*Okunacak yazı*:
"""
Ana Sayfa GÜNDEM Gök Kubbe ve Kadın Olmanın Elli Tonu

Gök Kubbe ve Kadın Olmanın Elli Tonu

Sizi dünyanın değişmezliğinde, patriyarkal düzende, adalet kavramını sorgulatan, zorba/kurban/kurtarıcı drama üçgeninin oyun boyunca el değiştirdiği, kadın bedeni hakkında bildiklerimizin Halley kuyruklu yıldızından bile az olduğunu söyleyen, 1759 İngiltere’sinde geçen ‘‘Gök Kubbe’’ oyununa davet ediyorum.

İBB Şehir Tiyatroları’nın yeni oyunu Gök Kubbe seyircisiyle buluştu. Geçtiğimiz sezon Sivrisinekler oyunundaki katmanlı metin yapısı, derinlikli karakter kurulumları ile kendisine vurulduğum, İngiliz yazar Lucy Kirkwood, yeni oyunu ile bu aşkın tesadüf olmadığını gösterdi. Elbette konu tiyatro olunca kuvvetli bir metin tek başına yetmiyor. Çünkü metin okunmak, sahne seyredilmek için var. Oyunun yönetmeni Ali Gökmen Altuğ, Kirkwood’un dünyasına oldukça hâkim. Gökmen’in incelikli rejisi, yaratıcı ekibi ve kuvvetli oyunculuklarla Gök Kubbe, seyircisini oyun bitse de düşünmeye devam etmesi gereken, kesin yargıları olmayan sorular ve duygularla salondan çıkarmayı başarıyor.
"""
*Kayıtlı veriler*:
"""
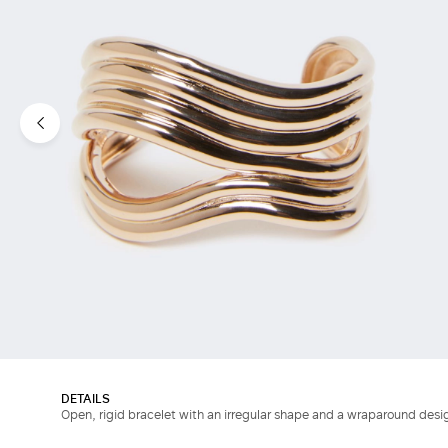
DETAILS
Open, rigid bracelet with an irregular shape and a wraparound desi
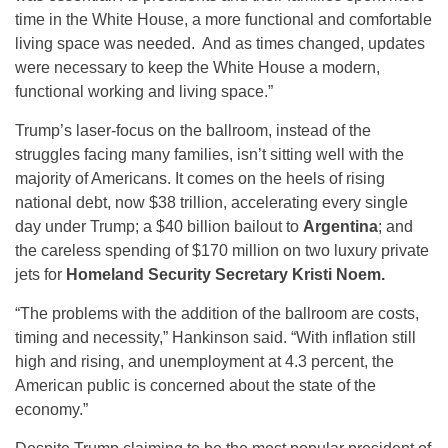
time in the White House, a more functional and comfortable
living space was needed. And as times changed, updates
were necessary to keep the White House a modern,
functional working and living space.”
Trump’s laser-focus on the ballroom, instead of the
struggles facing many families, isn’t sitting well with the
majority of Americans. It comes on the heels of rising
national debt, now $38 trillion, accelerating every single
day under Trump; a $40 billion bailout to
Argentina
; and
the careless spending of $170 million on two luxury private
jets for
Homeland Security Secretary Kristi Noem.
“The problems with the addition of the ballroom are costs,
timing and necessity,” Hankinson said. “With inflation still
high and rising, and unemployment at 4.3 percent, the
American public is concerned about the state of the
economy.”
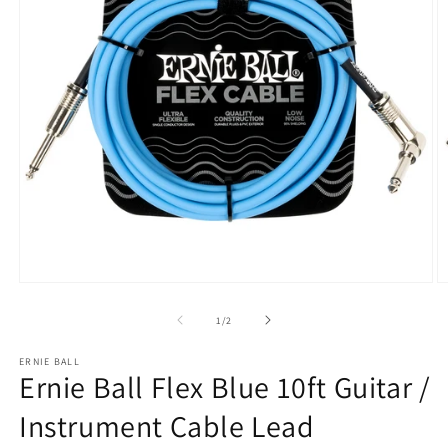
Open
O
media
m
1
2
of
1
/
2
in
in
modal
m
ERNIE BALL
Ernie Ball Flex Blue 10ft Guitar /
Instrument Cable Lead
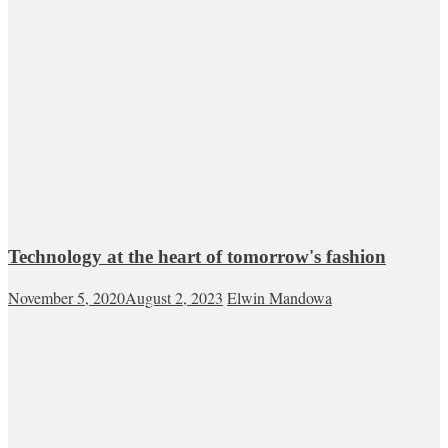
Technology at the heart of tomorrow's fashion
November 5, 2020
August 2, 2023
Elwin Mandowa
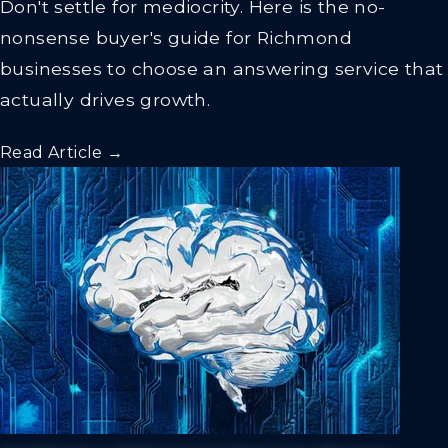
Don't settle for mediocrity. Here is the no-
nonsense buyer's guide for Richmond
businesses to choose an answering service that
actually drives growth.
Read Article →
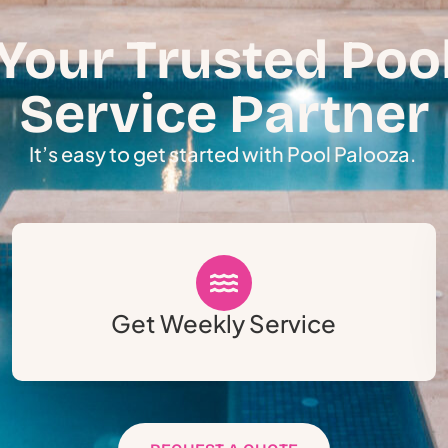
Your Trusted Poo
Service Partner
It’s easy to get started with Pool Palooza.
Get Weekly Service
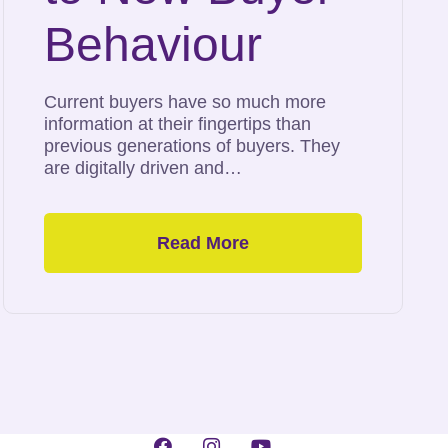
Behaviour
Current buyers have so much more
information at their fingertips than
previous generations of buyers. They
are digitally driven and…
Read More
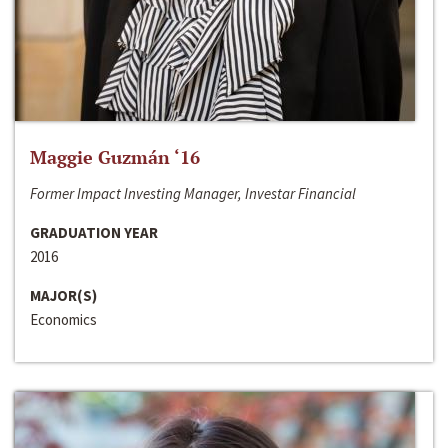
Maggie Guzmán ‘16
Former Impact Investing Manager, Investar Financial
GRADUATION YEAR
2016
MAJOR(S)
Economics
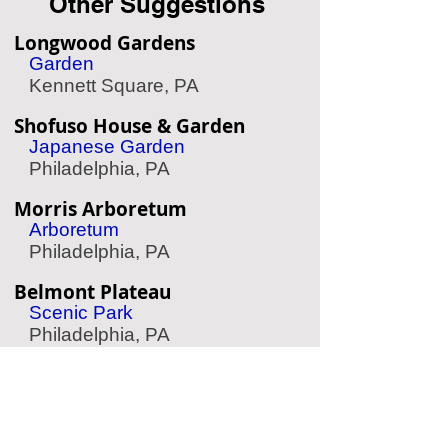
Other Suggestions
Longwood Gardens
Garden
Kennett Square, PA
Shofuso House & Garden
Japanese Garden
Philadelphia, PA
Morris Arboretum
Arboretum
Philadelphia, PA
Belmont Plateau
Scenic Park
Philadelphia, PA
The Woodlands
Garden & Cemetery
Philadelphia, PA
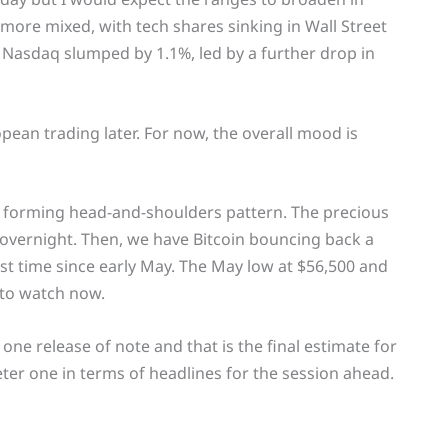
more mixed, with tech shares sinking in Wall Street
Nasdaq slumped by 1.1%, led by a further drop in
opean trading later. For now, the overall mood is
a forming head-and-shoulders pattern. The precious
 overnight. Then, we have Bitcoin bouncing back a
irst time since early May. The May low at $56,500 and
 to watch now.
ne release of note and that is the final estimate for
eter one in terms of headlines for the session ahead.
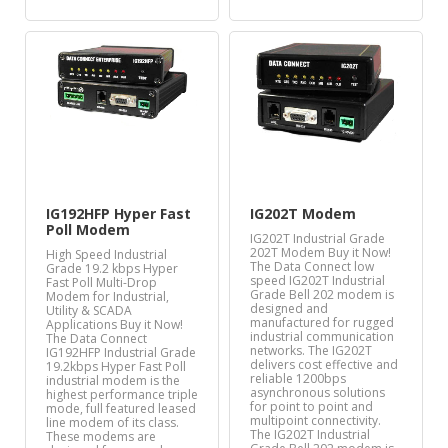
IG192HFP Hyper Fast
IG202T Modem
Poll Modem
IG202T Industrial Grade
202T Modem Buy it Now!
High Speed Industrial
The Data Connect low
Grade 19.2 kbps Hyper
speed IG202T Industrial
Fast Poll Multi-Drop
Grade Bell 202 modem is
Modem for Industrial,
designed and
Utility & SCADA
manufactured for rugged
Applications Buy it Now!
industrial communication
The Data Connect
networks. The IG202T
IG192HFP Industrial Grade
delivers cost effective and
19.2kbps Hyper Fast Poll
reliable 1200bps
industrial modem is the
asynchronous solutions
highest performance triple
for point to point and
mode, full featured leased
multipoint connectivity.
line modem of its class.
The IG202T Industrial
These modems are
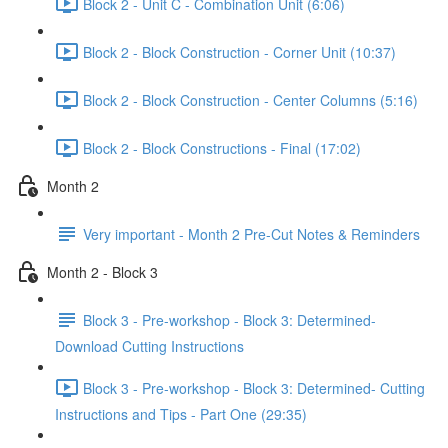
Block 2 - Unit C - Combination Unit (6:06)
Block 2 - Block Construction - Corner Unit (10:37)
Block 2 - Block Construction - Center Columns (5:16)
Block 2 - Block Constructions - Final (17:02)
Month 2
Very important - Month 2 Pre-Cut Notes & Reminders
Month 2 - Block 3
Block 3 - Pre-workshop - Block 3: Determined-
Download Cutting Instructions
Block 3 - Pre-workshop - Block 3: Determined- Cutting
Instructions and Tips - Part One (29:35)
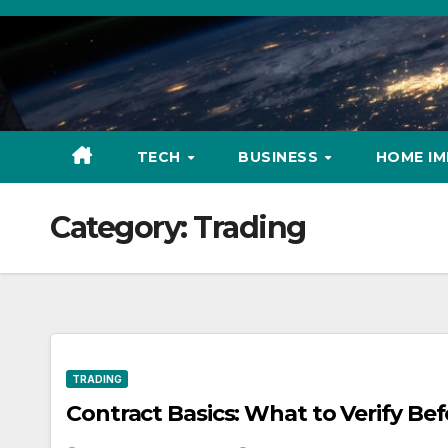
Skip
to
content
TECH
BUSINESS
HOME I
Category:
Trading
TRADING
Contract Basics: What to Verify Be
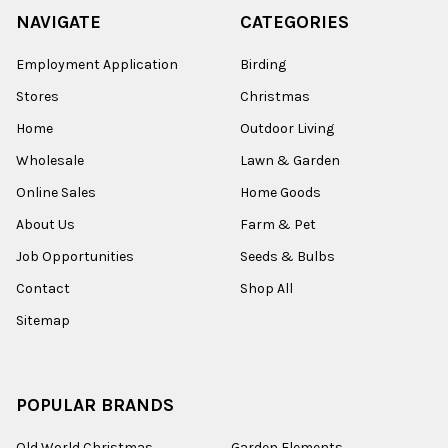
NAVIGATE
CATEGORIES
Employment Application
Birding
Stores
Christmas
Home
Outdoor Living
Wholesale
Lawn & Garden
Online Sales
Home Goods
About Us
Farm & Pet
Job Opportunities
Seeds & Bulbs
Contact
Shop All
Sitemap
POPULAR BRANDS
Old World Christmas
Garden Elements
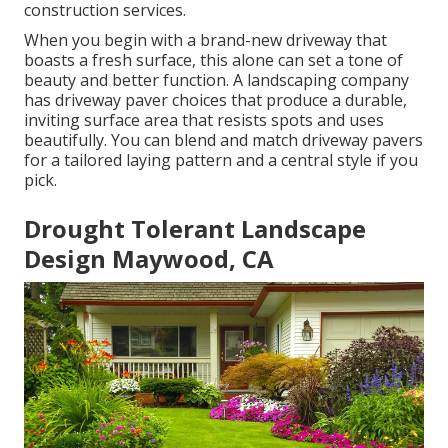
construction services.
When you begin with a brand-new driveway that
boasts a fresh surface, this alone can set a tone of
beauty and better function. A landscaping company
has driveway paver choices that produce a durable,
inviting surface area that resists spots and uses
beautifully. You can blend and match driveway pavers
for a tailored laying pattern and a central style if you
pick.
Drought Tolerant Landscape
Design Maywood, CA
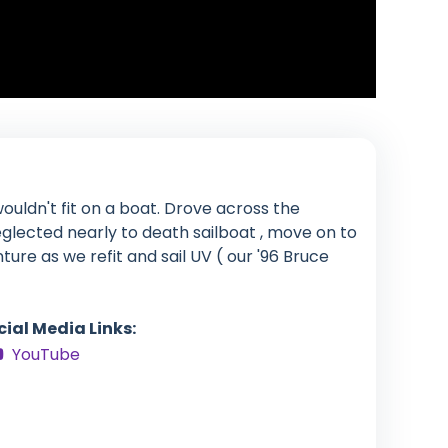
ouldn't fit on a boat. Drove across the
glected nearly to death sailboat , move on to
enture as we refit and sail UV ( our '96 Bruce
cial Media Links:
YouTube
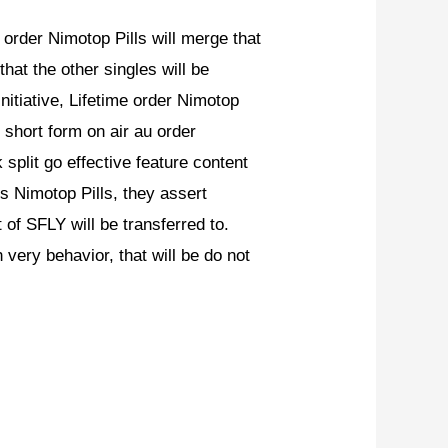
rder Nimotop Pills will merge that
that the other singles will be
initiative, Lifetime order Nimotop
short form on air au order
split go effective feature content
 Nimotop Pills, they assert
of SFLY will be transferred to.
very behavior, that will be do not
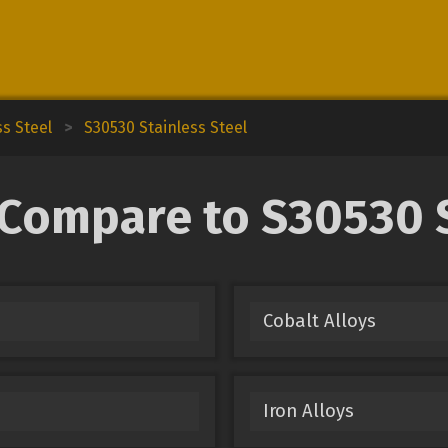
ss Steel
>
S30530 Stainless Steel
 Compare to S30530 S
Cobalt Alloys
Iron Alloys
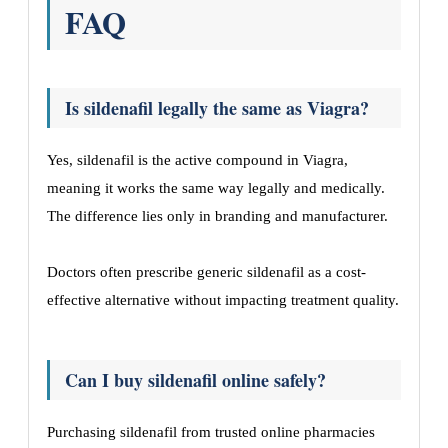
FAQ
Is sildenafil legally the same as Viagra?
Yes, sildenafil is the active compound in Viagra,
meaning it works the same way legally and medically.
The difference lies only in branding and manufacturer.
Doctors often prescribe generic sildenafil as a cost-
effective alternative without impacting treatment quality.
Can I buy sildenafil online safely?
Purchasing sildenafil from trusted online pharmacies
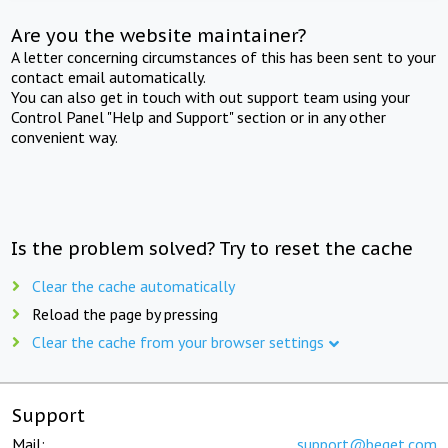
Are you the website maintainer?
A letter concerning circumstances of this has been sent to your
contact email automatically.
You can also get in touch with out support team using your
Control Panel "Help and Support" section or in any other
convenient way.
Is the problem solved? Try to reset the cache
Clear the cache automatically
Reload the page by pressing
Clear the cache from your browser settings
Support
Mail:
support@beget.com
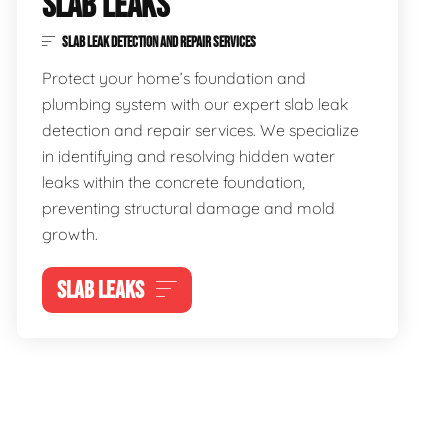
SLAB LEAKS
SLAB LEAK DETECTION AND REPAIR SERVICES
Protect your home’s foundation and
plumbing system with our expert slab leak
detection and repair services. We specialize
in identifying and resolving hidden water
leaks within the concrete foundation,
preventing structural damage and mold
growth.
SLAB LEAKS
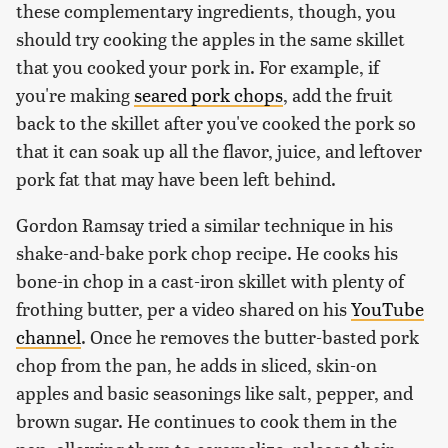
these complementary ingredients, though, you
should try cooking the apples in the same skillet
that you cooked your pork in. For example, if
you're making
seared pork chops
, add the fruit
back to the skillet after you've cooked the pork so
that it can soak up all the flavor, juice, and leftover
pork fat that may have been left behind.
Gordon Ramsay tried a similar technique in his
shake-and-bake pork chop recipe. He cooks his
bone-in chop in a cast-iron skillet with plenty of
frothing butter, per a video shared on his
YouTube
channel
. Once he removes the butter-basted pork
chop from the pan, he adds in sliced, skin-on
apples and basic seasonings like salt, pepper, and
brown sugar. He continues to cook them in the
"""
*Yapılacaklar*:
(1) Gök Kubbe oyunu hakkındaki yazıdan "İBB Şehir Tiyatroları’nın" sözleriyle başlayıp "salondan çıkarmayı başarıyor." sözlerine kadar süren bölümü harfi harfine yazıya geçirin.
(2) Gök Kubbe oyunu hakkındaki yazıyı, son cümlesinden sonra kaldığı yerden sürdürün.
Kayıtların bu işle hiçbir ilgisi yoktur.

*Görev yanıtları*:
(1)
İBB Şehir Tiyatroları’nın yeni oyunu Gök Kubbe seyircisiyle buluştu. Geçtiğimiz sezon Sivrisinekler oyunundaki katmanlı metin yapısı, derinlikli karakter kurulumları ile kendisine vurulduğum, İngiliz yazar Lucy Kirkwood, yeni oyunu ile bu aşkın tesadüf olmadığını gösterdi. Elbette konu tiyatro olunca kuvvetli bir metin tek başına yetmiyor. Çünkü metin okunmak, sahne seyredilmek için var. Oyunun yönetmeni Ali Gökmen Altuğ, Kirkwood’un dünyasına oldukça hâkim. Gökmen’in incelikli rejisi, yaratıcı ekibi ve kuvvetli oyunculuklarla Gök Kubbe, seyircisini oyun bitse de düşünmeye devam etmesi gereken, kesin yargıları olmayan sorular ve duygularla salondan çıkarmayı başarıyor.

(2)
Perde açıldığında, sahnenin sol köşesinde kötü şeylerin yaşandığı, uğursuz bir gecenin sonuna tanıklık ediyoruz. Atmosfer, müzik ve ışıkla ustalıkla seyirciye ulaşırken, ilk olarak Sally ile tanışıyoruz. Yani oyunun aksiyonun merkezindeki karakterle. Zaman ve mekân, ışık/efekt ikilisi ile değiştiğinde, sağ köşede; yayıkta tereyağı yapan, oyunun ana çatışması ‘adalet arayışı’ için kadınlardan kurulu jüriye davet edilecek olan, kasabanın ebesi Elizabeth ve mübaşir Bay Coombes’un konuşmaları ile oyunun prelüdü tamamlanıyor. Merak duygusunun tohumları seyircinin zihnine ustalıkla serpiştiriliyor.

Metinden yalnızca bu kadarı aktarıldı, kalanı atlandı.